A 13% annual increase in spending on demand creation—chiefly marketing expenses—also pushed up selling and administrative expenses slightly.

“Nike is in the middle innings of our comeback. We are making progress in the areas we prioritized first and remain confident in the actions we’re taking to drive the long-term growth and profitability of our brands,” Hill said.

On a call with investors Thursday, Hill reminded investors that some quarters will be stronger than others as new initiatives take hold.

“Our comeback continues to move at different speeds,” he said. “It won’t be a straight line, but we’re acting decisively to accelerate the lagging areas, with China at the top of that list.”

The company’s third-quarter guidance, issued during the earnings call, deepened the shares’ decline. Nike has refrained from providing full-year guidance for several quarters now as it works on the turnaround.

“The NKE turnaround is still struggling to gain traction and continues to take longer,” wrote Tom Nikic, an analyst at Needham. “While we agree with management’s overarching strategy (focus on sport, re-engagement with wholesale, etc.), it’s becoming evident that the company’s issues prior to CEO Elliott Hill’s arrival were far deeper than we initially realized.”

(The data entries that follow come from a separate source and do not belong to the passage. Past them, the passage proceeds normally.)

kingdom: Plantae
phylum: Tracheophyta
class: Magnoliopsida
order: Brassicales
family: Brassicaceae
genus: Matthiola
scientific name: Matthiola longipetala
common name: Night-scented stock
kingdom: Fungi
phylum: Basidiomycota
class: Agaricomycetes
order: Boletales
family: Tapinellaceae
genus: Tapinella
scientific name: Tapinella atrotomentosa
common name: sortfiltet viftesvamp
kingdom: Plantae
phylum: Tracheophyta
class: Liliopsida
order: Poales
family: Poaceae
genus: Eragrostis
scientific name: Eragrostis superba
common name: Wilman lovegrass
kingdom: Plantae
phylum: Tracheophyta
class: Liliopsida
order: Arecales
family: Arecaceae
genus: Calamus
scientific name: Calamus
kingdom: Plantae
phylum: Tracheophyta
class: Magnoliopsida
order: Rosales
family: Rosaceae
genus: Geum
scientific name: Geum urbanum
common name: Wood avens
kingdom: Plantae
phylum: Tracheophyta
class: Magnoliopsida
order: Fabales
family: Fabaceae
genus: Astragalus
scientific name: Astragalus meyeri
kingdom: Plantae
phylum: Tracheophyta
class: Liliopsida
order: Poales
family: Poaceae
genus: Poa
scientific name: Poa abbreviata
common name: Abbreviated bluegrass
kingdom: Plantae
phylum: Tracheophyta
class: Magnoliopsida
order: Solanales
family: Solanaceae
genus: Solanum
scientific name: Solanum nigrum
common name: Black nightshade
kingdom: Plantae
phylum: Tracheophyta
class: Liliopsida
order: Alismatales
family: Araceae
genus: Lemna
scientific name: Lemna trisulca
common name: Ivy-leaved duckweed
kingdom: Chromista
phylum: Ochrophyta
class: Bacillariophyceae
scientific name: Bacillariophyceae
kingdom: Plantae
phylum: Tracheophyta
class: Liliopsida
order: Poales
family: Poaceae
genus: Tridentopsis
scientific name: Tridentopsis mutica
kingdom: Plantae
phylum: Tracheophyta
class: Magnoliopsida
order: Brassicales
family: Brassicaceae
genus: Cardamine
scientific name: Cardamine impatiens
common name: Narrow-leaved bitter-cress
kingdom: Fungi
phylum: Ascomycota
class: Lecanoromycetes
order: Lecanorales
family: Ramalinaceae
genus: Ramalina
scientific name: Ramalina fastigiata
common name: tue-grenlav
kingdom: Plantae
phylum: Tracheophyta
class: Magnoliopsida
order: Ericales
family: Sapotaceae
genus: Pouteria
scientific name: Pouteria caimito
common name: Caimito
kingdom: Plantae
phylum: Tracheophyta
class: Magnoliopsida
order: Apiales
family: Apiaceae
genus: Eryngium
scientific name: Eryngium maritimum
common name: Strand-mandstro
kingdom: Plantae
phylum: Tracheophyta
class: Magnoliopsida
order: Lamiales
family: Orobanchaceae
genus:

Nikic lowered his price target for the stock to $68 from $78 on Friday, but maintained a Buy rating. Nike’s mean price target had fallen to $78.34 Friday morning from $83.34 at the end of November, according to FactSet.

Nike expects third-quarter revenue to be down by a low single-digit percentage. Analysts had projected a 1.3% increase. North America will see modest growth in the quarter, while trends in Greater China and Converse should be in line with the second quarter.

Gross margins will be down between 1.75 and 2.25 percentage points from a year ago. However, excluding a roughly 3.15 percentage point hit from tariffs, gross margins would have expanded in the quarter, said Matthew Friend, Nike’s chief financial officer, reflecting better performance in North America.

“North America is driving a healthy, repeatable offense and showing us what winning looks like,” Hill said. “It’s a great signal for our future success in other geographies.”

It just isn’t great enough to convince the stock market yet.